— No!
— Bravo! Ora ti metti su la buona strada e guadagnerai la mia stima che potrà esserti utile, molto più utile di quella del tuo gran Monsignore, perchè qui, il tuo principale comanda alle donne e questa è commedia da ridere; io invece, ho in mano una leva con la quale posso mandare tutto all'aria: la Chiesa, i sacerdoti, le donne. Basta mi piaccia gridare una parola perchè tutti siano con me. Questa parola è il sole dell'avvenire. — S'inarcò su la persona, allargò le spalle, spinse il cappello un po' più su l'orecchio, e, fissando con le ciglia aggrottate, la metodica luna che sfiorava allora il comignolo di un camino, gridò: Viva la rivoluzione! — Da l'ombra del vicolo, alcune voci risposero:
— Evviva!
— Hai udito? — riprese il Cavalier Mostardo. Don Papera si rannicchiò sempre più vicino al muro, invidiando le lucertole che hanno il nido nei crepacci.
— E avanti! — continuò Mostardo — Rispondi a tono. Dov'è Europa?
— Non lo so, ve l'assicuro, non lo so!
— Bada ch'io non posso perdere tempo.

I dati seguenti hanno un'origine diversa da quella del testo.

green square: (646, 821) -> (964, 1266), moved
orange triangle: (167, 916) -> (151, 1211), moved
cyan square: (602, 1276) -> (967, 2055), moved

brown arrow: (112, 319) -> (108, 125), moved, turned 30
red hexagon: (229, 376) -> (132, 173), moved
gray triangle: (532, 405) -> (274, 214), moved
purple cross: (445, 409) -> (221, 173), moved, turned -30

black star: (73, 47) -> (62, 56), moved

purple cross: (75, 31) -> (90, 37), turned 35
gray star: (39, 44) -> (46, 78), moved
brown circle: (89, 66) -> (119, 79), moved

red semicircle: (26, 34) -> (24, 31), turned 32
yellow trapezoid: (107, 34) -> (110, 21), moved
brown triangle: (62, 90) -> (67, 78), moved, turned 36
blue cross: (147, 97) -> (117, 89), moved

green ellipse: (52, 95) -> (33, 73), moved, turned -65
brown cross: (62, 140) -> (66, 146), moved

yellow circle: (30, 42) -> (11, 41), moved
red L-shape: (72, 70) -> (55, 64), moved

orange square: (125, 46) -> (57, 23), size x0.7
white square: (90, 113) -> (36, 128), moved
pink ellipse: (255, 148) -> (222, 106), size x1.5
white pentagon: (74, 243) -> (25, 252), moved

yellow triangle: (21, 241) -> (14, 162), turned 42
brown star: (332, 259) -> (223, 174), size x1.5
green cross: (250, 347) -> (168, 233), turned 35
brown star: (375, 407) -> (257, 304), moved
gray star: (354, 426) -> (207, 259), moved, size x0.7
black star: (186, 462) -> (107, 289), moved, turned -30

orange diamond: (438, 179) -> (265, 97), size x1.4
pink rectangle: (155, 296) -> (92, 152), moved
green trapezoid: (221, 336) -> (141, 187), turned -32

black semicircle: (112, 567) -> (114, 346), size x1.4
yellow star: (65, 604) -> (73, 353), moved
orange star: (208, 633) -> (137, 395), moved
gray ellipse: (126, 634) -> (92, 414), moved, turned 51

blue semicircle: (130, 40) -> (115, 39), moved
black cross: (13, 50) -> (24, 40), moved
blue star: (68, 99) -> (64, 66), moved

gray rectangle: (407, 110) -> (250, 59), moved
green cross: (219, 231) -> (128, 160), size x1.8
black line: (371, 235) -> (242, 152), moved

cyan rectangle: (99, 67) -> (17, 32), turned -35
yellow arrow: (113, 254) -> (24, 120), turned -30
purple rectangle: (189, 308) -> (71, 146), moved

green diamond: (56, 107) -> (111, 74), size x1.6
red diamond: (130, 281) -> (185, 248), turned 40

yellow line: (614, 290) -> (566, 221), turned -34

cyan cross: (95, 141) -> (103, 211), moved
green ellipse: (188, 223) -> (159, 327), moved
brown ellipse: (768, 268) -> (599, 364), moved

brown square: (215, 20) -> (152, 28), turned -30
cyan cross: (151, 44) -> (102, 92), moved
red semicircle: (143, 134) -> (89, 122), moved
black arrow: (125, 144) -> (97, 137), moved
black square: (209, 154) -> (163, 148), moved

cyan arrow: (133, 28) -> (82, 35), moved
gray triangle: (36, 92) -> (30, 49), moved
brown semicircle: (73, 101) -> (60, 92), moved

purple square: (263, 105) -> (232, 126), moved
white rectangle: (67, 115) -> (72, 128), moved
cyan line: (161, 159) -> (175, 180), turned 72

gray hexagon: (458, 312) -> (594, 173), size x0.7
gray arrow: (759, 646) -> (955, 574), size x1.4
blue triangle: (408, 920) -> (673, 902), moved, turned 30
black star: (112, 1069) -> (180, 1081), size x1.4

Rispondi: dov'è?
Don Papera che stava fra la paura della vendetta di Monsignore e quella del repubblicano, pensò appigliarsi ad un partito sicuro rivolgendosi al buon cuore di quest'ultimo:
— Ascoltate — disse — datemi la vostra parola, Mostardo, la vostra più sacra parola che non mi tradirete, che non direte neppure all'ombra vostra ch'io vi ho parlato! Ne va del mio decoro, della mia vita, e voi non vorrete rovinarmi!
— Ehi! — fece il Cavaliere alzando il capo: — Tu non sai che voglia dire repubblicano! Sta attento figliuolo, che questa è sacra dottrina. Repubblicano, vuol dire: Dignità e Coscienza; Pensiero ed Azione; Progresso e Cortesia! — Hai inteso? Ora, puoi fidarti.